Semua ini menyenangkan, tetapi pada titik tertentu, berita utama akan menjadi membosankan, dan tanda-tanda akan melewati batas menjadi rasisme. Sudah, ada kontroversi mengenai tanda seorang penggemar di pertandingan Knicks-Lakers: 'The Yellow Mamba,' permainan nama panggilan Kobe, 'The Black Mamba.'

Mari kita tidak membunuh kegembiraan. Tetapi mari kita juga menyadari bahwa apa yang lucu bagi sebagian orang dapat menyinggung orang lain, terutama jika menyangkut humor bernuansa rasial.
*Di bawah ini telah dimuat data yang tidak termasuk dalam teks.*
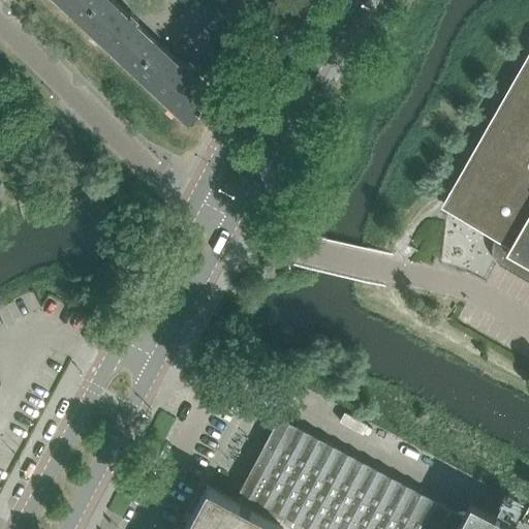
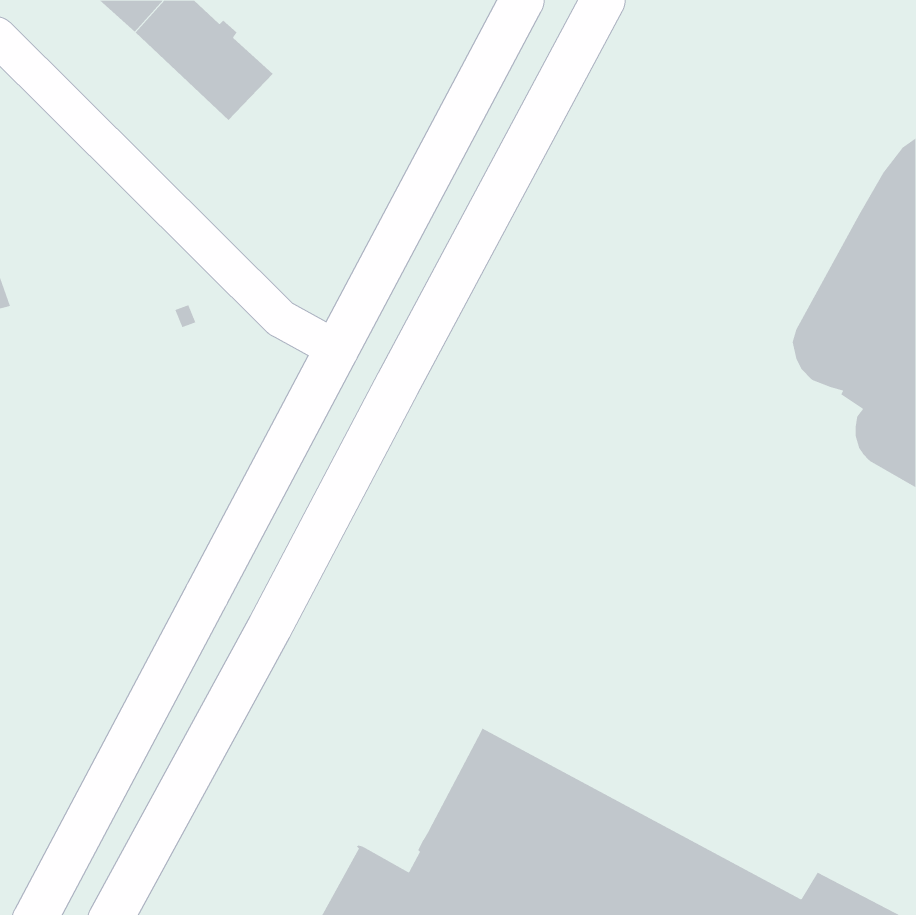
building: [131,45,212,124] -> none

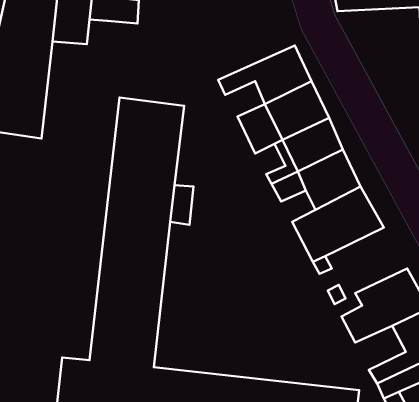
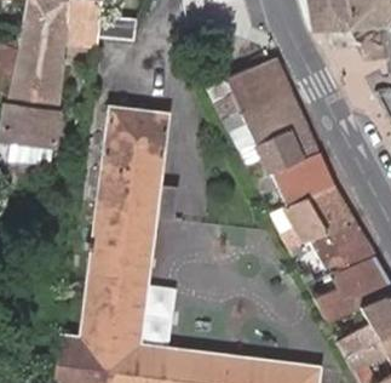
building: none -> [310,221,373,279]

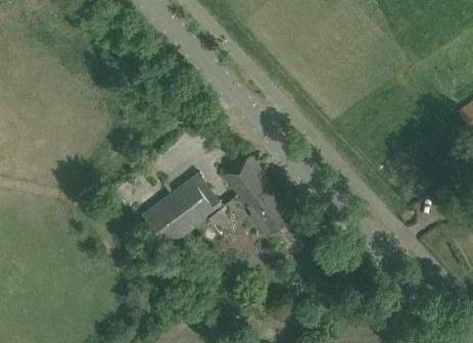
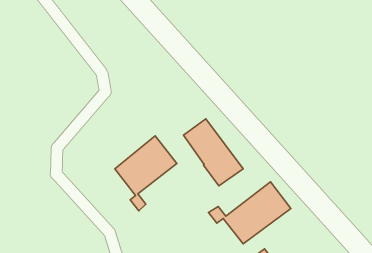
building: none -> [209,182,291,244]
Jason Whitlock, kolumnis FoxSports.com, menemukan bahwa setelah dominasi Lin melawan Lakers pada hari Jumat, dia men-tweet: 'Beberapa wanita yang beruntung di NYC akan merasakan beberapa inci rasa sakit malam ini.'

Asosiasi Jurnalis Amerika Asia dengan cepat menyerukan permintaan maaf , dengan alasan bahwa cuitan itu tidak “mendukung perilaku jurnalis yang bertanggung jawab, mereka yang berolahraga atau lainnya, yang mematuhi standar keadilan, kesopanan, dan selera yang baik.” (Saya melayani di dewan penasihat nasional AAJA, tetapi saya tidak terlibat dalam masalah Whitlock, dan pandangan saya di kolom ini tidak selalu mencerminkan pandangan organisasi.)

Pada hari Minggu, Whitlock meminta maaf, mengatakan bahwa dia telah menyerah pada satu 'bagian dari kepribadian saya - sifat saya yang belum dewasa, sophomoric, komedi ...' Seperti yang ditunjukkan AAJA, 'Saya merendahkan momen olahraga yang menyenangkan. Untuk itu, saya benar-benar minta maaf.”

Ketenaran Jeremy Lin yang cepat naik sangat menarik, karena muncul dari persimpangan begitu banyak masalah penting: ras, agama, pendidikan, olahraga, pemasaran, budaya pop, media sosial. Kisahnya tentang olahraga yang fantastis, tetapi juga lebih dari itu. Dan akan menarik untuk melihat bagaimana cerita ini dimainkan.